Rewrite the lines below as a numbered list, skipping any blank lines and leaving out the pictures.

☆ ☆ ☆ ☆ ☆ ☆ ☆

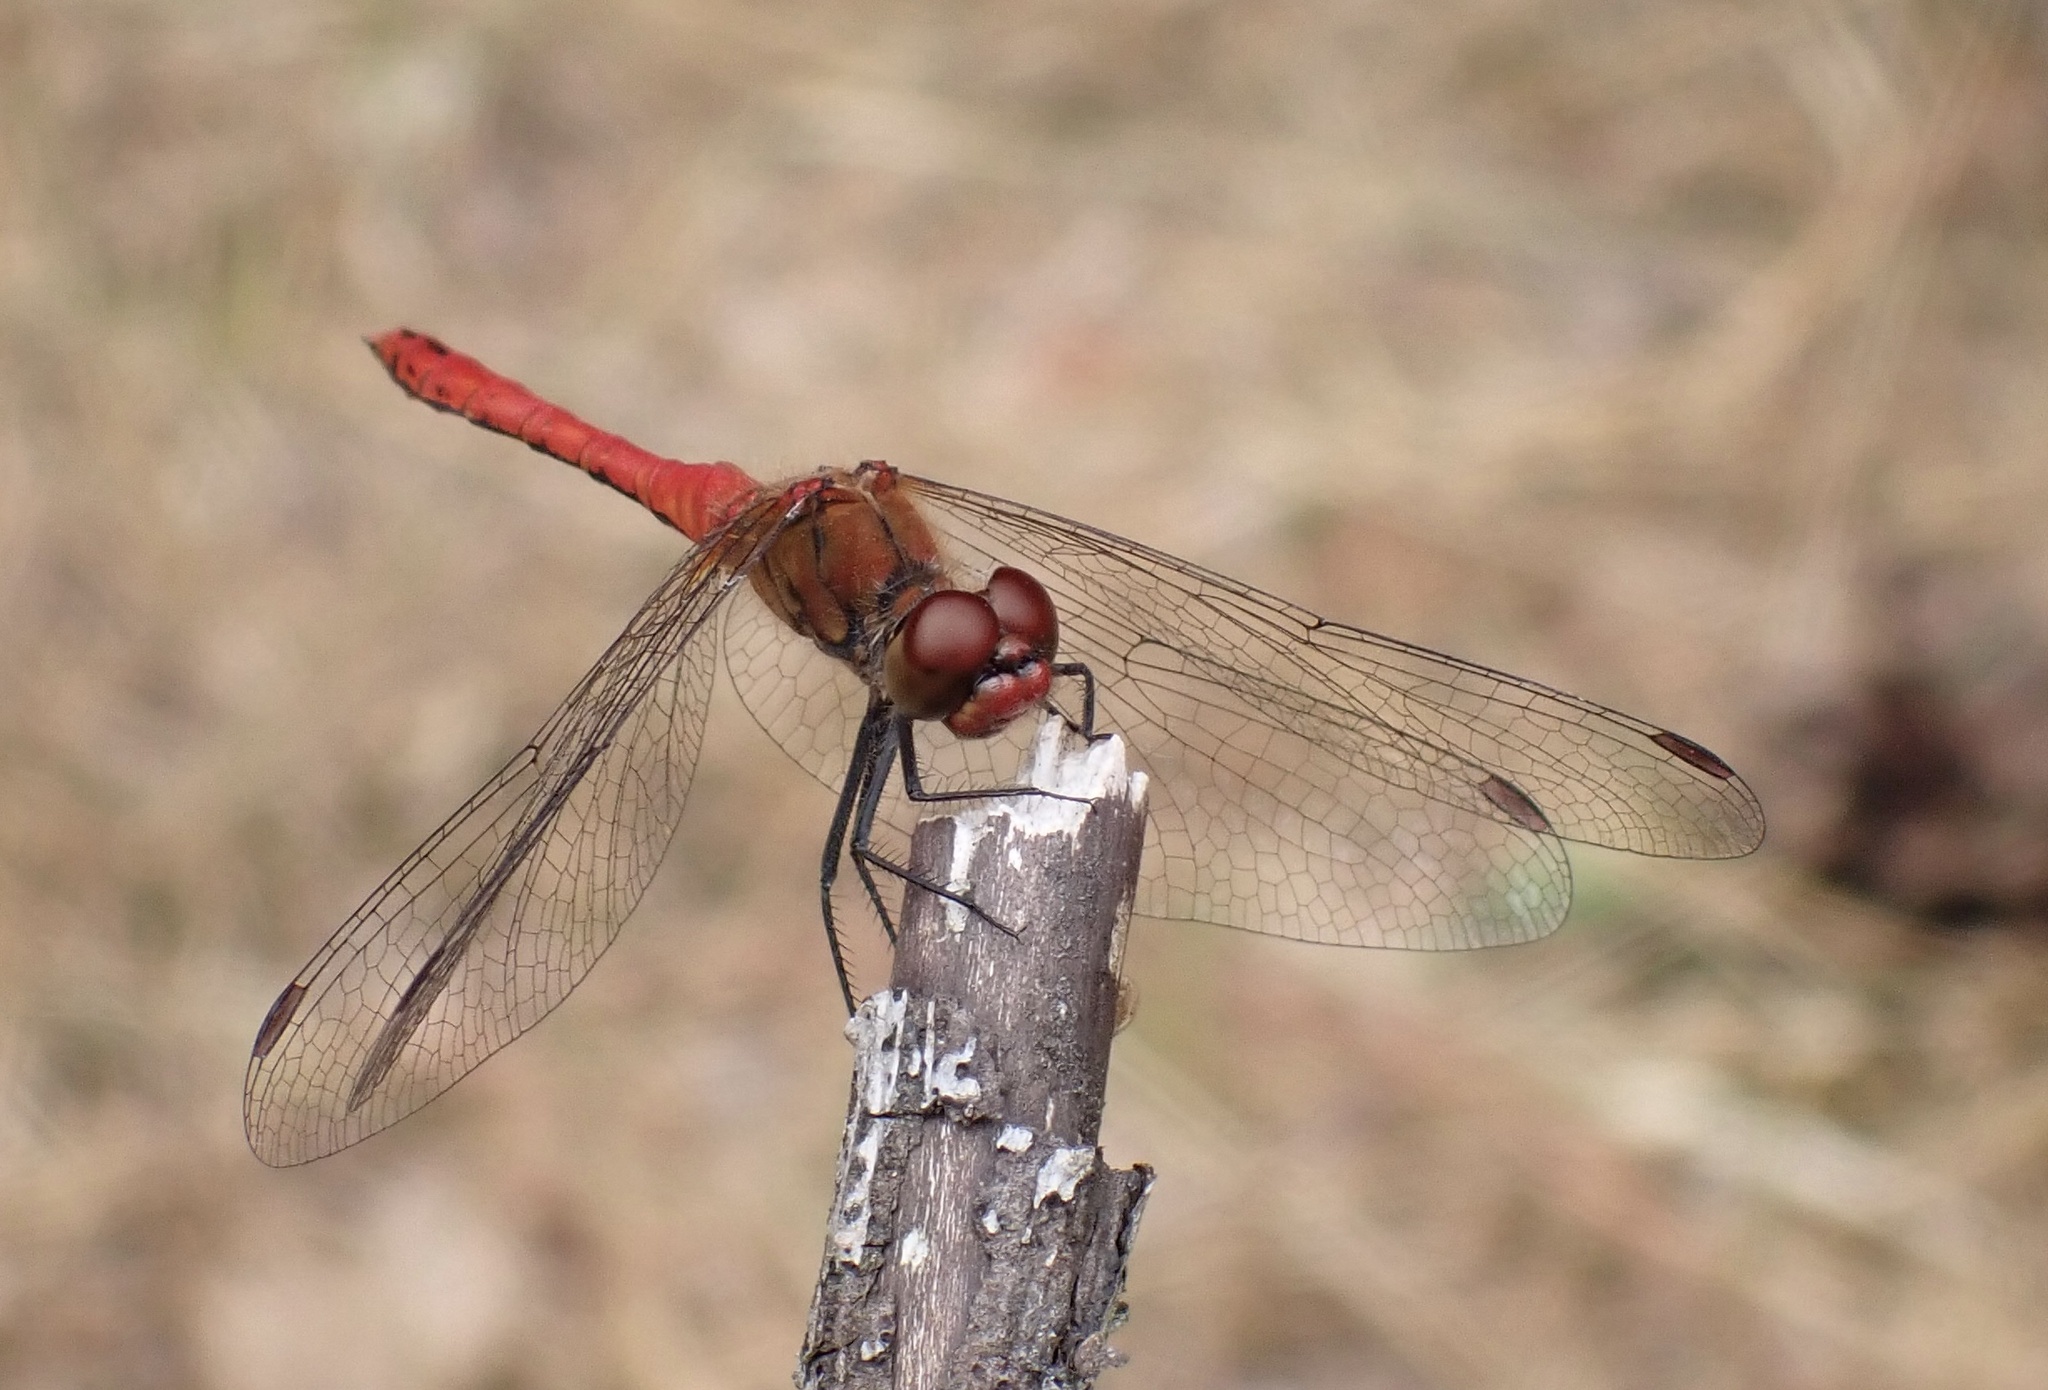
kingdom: Animalia
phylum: Arthropoda
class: Insecta
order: Odonata
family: Libellulidae
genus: Sympetrum
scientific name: Sympetrum sanguineum
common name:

☆ ☆ ☆ ☆ ☆ ☆ ☆

Answer to the task
1. kingdom: Animalia
2. phylum: Arthropoda
3. class: Insecta
4. order: Odonata
5. family: Libellulidae
6. genus: Sympetrum
7. scientific name: Sympetrum sanguineum
8. common name:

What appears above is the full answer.